▸ Your objective
The records that follow are to be printed exactly, with no images.

Records from a collection:
────────────────
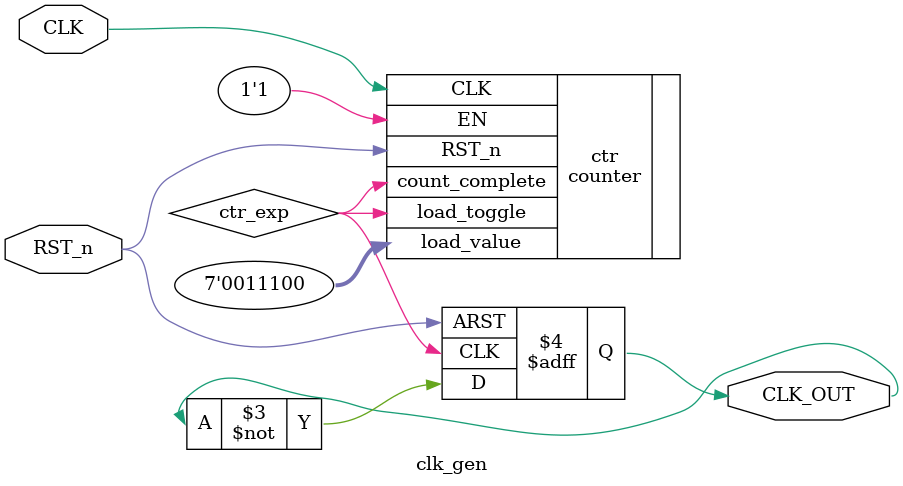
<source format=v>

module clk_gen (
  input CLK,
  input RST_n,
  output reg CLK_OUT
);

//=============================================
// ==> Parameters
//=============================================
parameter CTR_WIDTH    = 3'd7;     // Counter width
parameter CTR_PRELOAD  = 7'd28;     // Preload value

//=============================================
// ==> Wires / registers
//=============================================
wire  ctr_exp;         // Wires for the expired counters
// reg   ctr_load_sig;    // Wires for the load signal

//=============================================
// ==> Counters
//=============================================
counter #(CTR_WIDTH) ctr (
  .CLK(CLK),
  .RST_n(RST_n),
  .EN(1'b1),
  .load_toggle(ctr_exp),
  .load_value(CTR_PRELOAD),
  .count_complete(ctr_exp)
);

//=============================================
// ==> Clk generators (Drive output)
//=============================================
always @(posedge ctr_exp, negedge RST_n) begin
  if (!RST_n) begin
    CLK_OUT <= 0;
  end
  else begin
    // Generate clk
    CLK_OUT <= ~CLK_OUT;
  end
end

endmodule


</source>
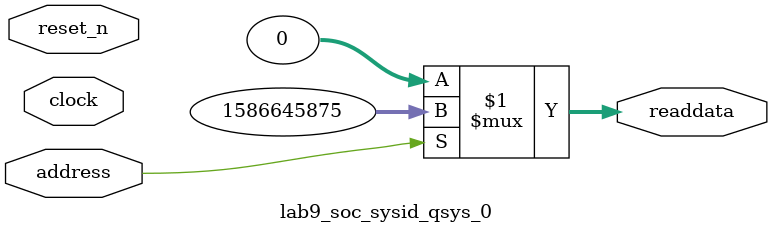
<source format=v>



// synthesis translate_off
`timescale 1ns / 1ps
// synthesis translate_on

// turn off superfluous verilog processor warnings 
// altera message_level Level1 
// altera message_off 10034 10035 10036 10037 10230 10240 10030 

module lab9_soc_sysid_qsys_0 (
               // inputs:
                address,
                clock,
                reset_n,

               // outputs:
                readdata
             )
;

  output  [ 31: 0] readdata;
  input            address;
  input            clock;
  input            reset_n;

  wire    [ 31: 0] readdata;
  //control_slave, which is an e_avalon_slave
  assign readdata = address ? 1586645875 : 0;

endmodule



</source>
────────────────
▸ Solution to this task
<source format=v>

module clk_gen (
  input CLK,
  input RST_n,
  output reg CLK_OUT
);

//=============================================
// ==> Parameters
//=============================================
parameter CTR_WIDTH    = 3'd7;     // Counter width
parameter CTR_PRELOAD  = 7'd28;     // Preload value

//=============================================
// ==> Wires / registers
//=============================================
wire  ctr_exp;         // Wires for the expired counters
// reg   ctr_load_sig;    // Wires for the load signal

//=============================================
// ==> Counters
//=============================================
counter #(CTR_WIDTH) ctr (
  .CLK(CLK),
  .RST_n(RST_n),
  .EN(1'b1),
  .load_toggle(ctr_exp),
  .load_value(CTR_PRELOAD),
  .count_complete(ctr_exp)
);

//=============================================
// ==> Clk generators (Drive output)
//=============================================
always @(posedge ctr_exp, negedge RST_n) begin
  if (!RST_n) begin
    CLK_OUT <= 0;
  end
  else begin
    // Generate clk
    CLK_OUT <= ~CLK_OUT;
  end
end

endmodule


</source>
<source format=v>



// synthesis translate_off
`timescale 1ns / 1ps
// synthesis translate_on

// turn off superfluous verilog processor warnings 
// altera message_level Level1 
// altera message_off 10034 10035 10036 10037 10230 10240 10030 

module lab9_soc_sysid_qsys_0 (
               // inputs:
                address,
                clock,
                reset_n,

               // outputs:
                readdata
             )
;

  output  [ 31: 0] readdata;
  input            address;
  input            clock;
  input            reset_n;

  wire    [ 31: 0] readdata;
  //control_slave, which is an e_avalon_slave
  assign readdata = address ? 1586645875 : 0;

endmodule



</source>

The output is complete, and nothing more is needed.